### WORK ITEM:
Even where a line looks wrong, copy it exactly and include every entry.

Extracted records
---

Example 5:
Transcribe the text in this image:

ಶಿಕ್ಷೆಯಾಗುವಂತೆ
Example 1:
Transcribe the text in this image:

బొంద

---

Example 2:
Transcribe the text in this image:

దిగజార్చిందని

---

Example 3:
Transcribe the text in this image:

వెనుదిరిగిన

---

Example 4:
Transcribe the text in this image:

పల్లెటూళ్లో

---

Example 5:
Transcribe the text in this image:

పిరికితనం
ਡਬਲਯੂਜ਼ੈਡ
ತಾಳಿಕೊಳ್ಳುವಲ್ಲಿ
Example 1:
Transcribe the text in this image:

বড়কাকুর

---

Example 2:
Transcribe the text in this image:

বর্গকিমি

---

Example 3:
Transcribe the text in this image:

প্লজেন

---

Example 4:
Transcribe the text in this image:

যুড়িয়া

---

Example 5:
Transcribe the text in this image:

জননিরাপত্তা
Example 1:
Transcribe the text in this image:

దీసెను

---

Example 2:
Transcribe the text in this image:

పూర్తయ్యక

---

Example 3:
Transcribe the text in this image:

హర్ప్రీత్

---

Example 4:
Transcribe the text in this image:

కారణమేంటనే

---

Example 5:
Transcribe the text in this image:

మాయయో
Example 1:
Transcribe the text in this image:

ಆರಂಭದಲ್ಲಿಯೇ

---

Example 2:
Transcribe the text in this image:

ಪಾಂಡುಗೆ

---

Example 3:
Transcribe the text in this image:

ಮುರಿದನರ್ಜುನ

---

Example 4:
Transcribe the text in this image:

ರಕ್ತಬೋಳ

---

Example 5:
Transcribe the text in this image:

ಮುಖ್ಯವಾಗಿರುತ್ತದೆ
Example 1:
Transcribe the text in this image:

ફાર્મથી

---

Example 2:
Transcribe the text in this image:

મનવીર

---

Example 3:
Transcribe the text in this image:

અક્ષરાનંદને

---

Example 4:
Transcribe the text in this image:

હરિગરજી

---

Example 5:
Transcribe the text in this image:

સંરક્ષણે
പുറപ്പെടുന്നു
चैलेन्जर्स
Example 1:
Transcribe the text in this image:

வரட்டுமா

### WRITTEN REPLY:
---

Example 5:
Transcribe the text in this image:

ಶಿಕ್ಷೆಯಾಗುವಂತೆ
Example 1:
Transcribe the text in this image:

బొంద

---

Example 2:
Transcribe the text in this image:

దిగజార్చిందని

---

Example 3:
Transcribe the text in this image:

వెనుదిరిగిన

---

Example 4:
Transcribe the text in this image:

పల్లెటూళ్లో

---

Example 5:
Transcribe the text in this image:

పిరికితనం
ਡਬਲਯੂਜ਼ੈਡ
ತಾಳಿಕೊಳ್ಳುವಲ್ಲಿ
Example 1:
Transcribe the text in this image:

বড়কাকুর

---

Example 2:
Transcribe the text in this image:

বর্গকিমি

---

Example 3:
Transcribe the text in this image:

প্লজেন

---

Example 4:
Transcribe the text in this image:

যুড়িয়া

---

Example 5:
Transcribe the text in this image:

জননিরাপত্তা
Example 1:
Transcribe the text in this image:

దీసెను

---

Example 2:
Transcribe the text in this image:

పూర్తయ్యక

---

Example 3:
Transcribe the text in this image:

హర్ప్రీత్

---

Example 4:
Transcribe the text in this image:

కారణమేంటనే

---

Example 5:
Transcribe the text in this image:

మాయయో
Example 1:
Transcribe the text in this image:

ಆರಂಭದಲ್ಲಿಯೇ

---

Example 2:
Transcribe the text in this image:

ಪಾಂಡುಗೆ

---

Example 3:
Transcribe the text in this image:

ಮುರಿದನರ್ಜುನ

---

Example 4:
Transcribe the text in this image:

ರಕ್ತಬೋಳ

---

Example 5:
Transcribe the text in this image:

ಮುಖ್ಯವಾಗಿರುತ್ತದೆ
Example 1:
Transcribe the text in this image:

ફાર્મથી

---

Example 2:
Transcribe the text in this image:

મનવીર

---

Example 3:
Transcribe the text in this image:

અક્ષરાનંદને

---

Example 4:
Transcribe the text in this image:

હરિગરજી

---

Example 5:
Transcribe the text in this image:

સંરક્ષણે
പുറപ്പെടുന്നു
चैलेन्जर्स
Example 1:
Transcribe the text in this image:

வரட்டுமா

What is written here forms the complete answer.